*Things to do:*
1. In the banana marmalade post, write out the part from "I've been trying" to "minimum as possible.", swapping "sugar" for "honey".
2. Pick up the banana marmalade discussion where it ends and continue it.

>> Begin Provided passage

I've been trying to make banana marmalade(1) with the least amount of sugar possible. I've tried the following basic recipe - with variations in the amount of sugar, I've tried the following three versions:

  • 500g water;

  • 500g banana;

  • One tablespoon of flax seed;

  • 70/100/130g sugar.

(Yes, I don't like to follow recipes, I like to make a guess and experimentally trying to find the right ratio of ingredients). When I use 130g of sugar, it cristalizes(2) and the color changes (ambar color) but this doesn't happen when I use 70g or 100g it gets more like sweet boiled banana. Is there a way to know - given certain amounts of ingredients - what is the correct ratio of sugar? I'd like it to be as minimum as possible.

In the first version of my recipe (130g), I've tried without flax seeds. Perhaps the flax is changing the cristalization/coloring process?

(1) The nomeclature seems problematic: In Portuguese we call it "doce", which literaly translates to "sweet" but when I change the languange in wikipedia, it suggests that "doce" is "marmalade" which - for us - is marmelo marmalade.

(2) This is a gross translation of the word we use here, but it refers to the hardening of the substance and color change.

  • 1
    Can you explain more about what you're trying to make? Marmalade is similar to a jelly or jam, a spread for toast. I've never heard of it being made from banana.
    – The Photon
    Commented Mar 3, 2019 at 3:54
  • @ThePhoton banana jam is a thing, and very tasty at that. It is just not a traditional one, because it cannot be canned, and the typical purpose of jams is to preserve fruit in a shelf stable state.
    – rumtscho
    Commented Mar 3, 2019 at 10:56
  • 1
    Since it isn't really preserved, the right term may be banana butter -- if it's a sweet cooked fruit-based spread, like apple butter.

>> End Provided passage
>> Begin Entries provided

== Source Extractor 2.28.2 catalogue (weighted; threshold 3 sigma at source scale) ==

>> End Entries provided
>> Begin Entries provided

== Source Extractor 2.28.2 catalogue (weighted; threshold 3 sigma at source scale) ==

>> End Entries provided

*Answers in order:*
1.
I've been trying to make banana marmalade(1) with the least amount of honey possible. I've tried the following basic recipe - with variations in the amount of honey, I've tried the following three versions:

  • 500g water;

  • 500g banana;

  • One tablespoon of flax seed;

  • 70/100/130g honey.

(Yes, I don't like to follow recipes, I like to make a guess and experimentally trying to find the right ratio of ingredients). When I use 130g of honey, it cristalizes(2) and the color changes (ambar color) but this doesn't happen when I use 70g or 100g it gets more like sweet boiled banana. Is there a way to know - given certain amounts of ingredients - what is the correct ratio of honey? I'd like it to be as minimum as possible.

2.
    – Erica
    Commented Mar 3, 2019 at 13:15

1 Answer 1


There is no way to predict the amount you want. If you want to know it, the only way is extensive experimentation.

You observed two outcomes, which I will call "amber" and "boiled" for short. If I got you right, you assume that the difference between them is determined by the amount of sugar, and are asking about the minimal amount of sugar to reach the "amber" state.

Preparation: isolate the responsible factor

You admit that the amount of sugar was not the single factor you varied. You also left out the flaxseeds, which is a major factor in texture. So, before you start the experiment proper, you will have to prove that it was not the flaxseeds, by making the 130g version with them. If you get the amber version, the experiment can continue. If you don't, the whole idea is moot anyway, because it was based on a false assumption. You could set up a similar experiment without flaxseed then - or simply make the recipe without flaxseed and with zero sugar, to see if it doesn't provide the effect you wanted all by itself.

The theory behind the experiment

So, assuming that you have proven that it is not the flaxseeds. Then you have two possible cases. Either this is a linear system, or a nonlinear one. In a linear system, there are not really two states of "amber" and "boiled", but a long, smooth spectrum, of which you observed two (or actually three) points. In that case, versions made with a middle amount of sugar will have characteristics somewhere between "amber" and "boiled", it is just your human brain with its penchant for dividing the world that assigns some of them into the "boiled" and others to the "amber" category. If that's the case, then the question of the boundary between "amber" and "boiled" is subjective. The only way to know where you personally will assign that boundary is to continue the experiment by making many more batches with different amounts of sugar and find out where your personal minimum lies.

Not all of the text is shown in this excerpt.